EXERCISE INSTRUCTIONS:
The response should be an exact copy of the records, with the pictures removed.

Dataset entries:
━━━━━━━━

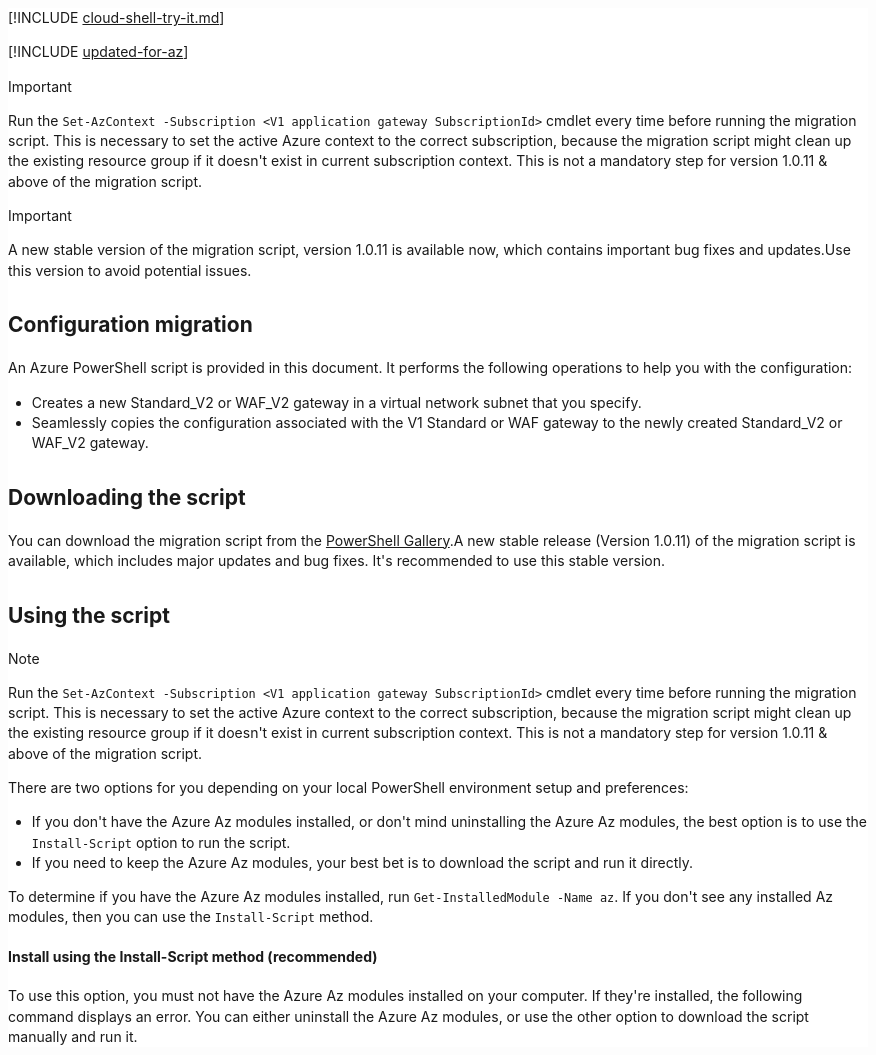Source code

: [!INCLUDE [cloud-shell-try-it.md](~/reusable-content/ce-skilling/azure/includes/cloud-shell-try-it.md)]

[!INCLUDE [updated-for-az](~/reusable-content/ce-skilling/azure/includes/updated-for-az.md)]

> [!IMPORTANT]
>Run the `Set-AzContext -Subscription <V1 application gateway SubscriptionId>` cmdlet every time before running the migration script. This is necessary to set the active Azure context to the correct subscription, because the migration script might clean up the existing resource group if it doesn't exist in current subscription context. This is not a mandatory step for version 1.0.11 & above of the migration script.

> [!IMPORTANT]
>A new stable version of the migration script, version 1.0.11 is available now, which contains important bug fixes and updates.Use this version to avoid potential issues.

## Configuration migration 

An Azure PowerShell script is provided in this document. It performs the following operations to help you with the configuration:

* Creates a new Standard_V2 or WAF_V2 gateway in a virtual network subnet that you specify.
* Seamlessly copies the configuration associated with the V1 Standard or WAF gateway to the newly created Standard_V2 or WAF_V2 gateway.

## Downloading the script

You can download the migration script from the  [PowerShell Gallery](https://www.powershellgallery.com/packages/AzureAppGWMigration).A new stable release (Version 1.0.11) of the migration script is available, which includes major updates and  bug fixes. It's recommended to use this stable version.


## Using the script

> [!NOTE]
> Run the `Set-AzContext -Subscription <V1 application gateway SubscriptionId>` cmdlet every time before running the migration script. This is necessary to set the active Azure context to the correct subscription, because the migration script might clean up the existing resource group if it doesn't exist in current subscription context.
> This is not a mandatory step for version 1.0.11 & above of the migration script.

There are two options for you depending on your local PowerShell environment setup and preferences:

* If you don't have the Azure Az modules installed, or don't mind uninstalling the Azure Az modules, the best option is to use the `Install-Script` option to run the script.
* If you need to keep the Azure Az modules, your best bet is to download the script and run it directly.

To determine if you have the Azure Az modules installed, run `Get-InstalledModule -Name az`. If you don't see any installed Az modules, then you can use the `Install-Script` method.

#### Install using the Install-Script method (recommended)
To use this option, you must not have the Azure Az modules installed on your computer. If they're installed, the following command displays an error. You can either uninstall the Azure Az modules, or use the other option to download the script manually and run it.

━━━━━━━━

RESPONSE TO THE TASK:
Source code

: [!INCLUDE [cloud-shell-try-it.md](~/reusable-content/ce-skilling/azure/includes/cloud-shell-try-it.md)]

[!INCLUDE [updated-for-az](~/reusable-content/ce-skilling/azure/includes/updated-for-az.md)]

> [!IMPORTANT]
>Run the `Set-AzContext -Subscription <V1 application gateway SubscriptionId>` cmdlet every time before running the migration script. This is necessary to set the active Azure context to the correct subscription, because the migration script might clean up the existing resource group if it doesn't exist in current subscription context. This is not a mandatory step for version 1.0.11 & above of the migration script.

> [!IMPORTANT]
>A new stable version of the migration script, version 1.0.11 is available now, which contains important bug fixes and updates.Use this version to avoid potential issues.

## Configuration migration 

An Azure PowerShell script is provided in this document. It performs the following operations to help you with the configuration:

* Creates a new Standard_V2 or WAF_V2 gateway in a virtual network subnet that you specify.
* Seamlessly copies the configuration associated with the V1 Standard or WAF gateway to the newly created Standard_V2 or WAF_V2 gateway.

## Downloading the script

You can download the migration script from the  [PowerShell Gallery](https://www.powershellgallery.com/packages/AzureAppGWMigration).A new stable release (Version 1.0.11) of the migration script is available, which includes major updates and  bug fixes. It's recommended to use this stable version.


## Using the script

> [!NOTE]
> Run the `Set-AzContext -Subscription <V1 application gateway SubscriptionId>` cmdlet every time before running the migration script. This is necessary to set the active Azure context to the correct subscription, because the migration script might clean up the existing resource group if it doesn't exist in current subscription context.
> This is not a mandatory step for version 1.0.11 & above of the migration script.

There are two options for you depending on your local PowerShell environment setup and preferences:

* If you don't have the Azure Az modules installed, or don't mind uninstalling the Azure Az modules, the best option is to use the `Install-Script` option to run the script.
* If you need to keep the Azure Az modules, your best bet is to download the script and run it directly.

To determine if you have the Azure Az modules installed, run `Get-InstalledModule -Name az`. If you don't see any installed Az modules, then you can use the `Install-Script` method.

#### Install using the Install-Script method (recommended)
To use this option, you must not have the Azure Az modules installed on your computer. If they're installed, the following command displays an error. You can either uninstall the Azure Az modules, or use the other option to download the script manually and run it.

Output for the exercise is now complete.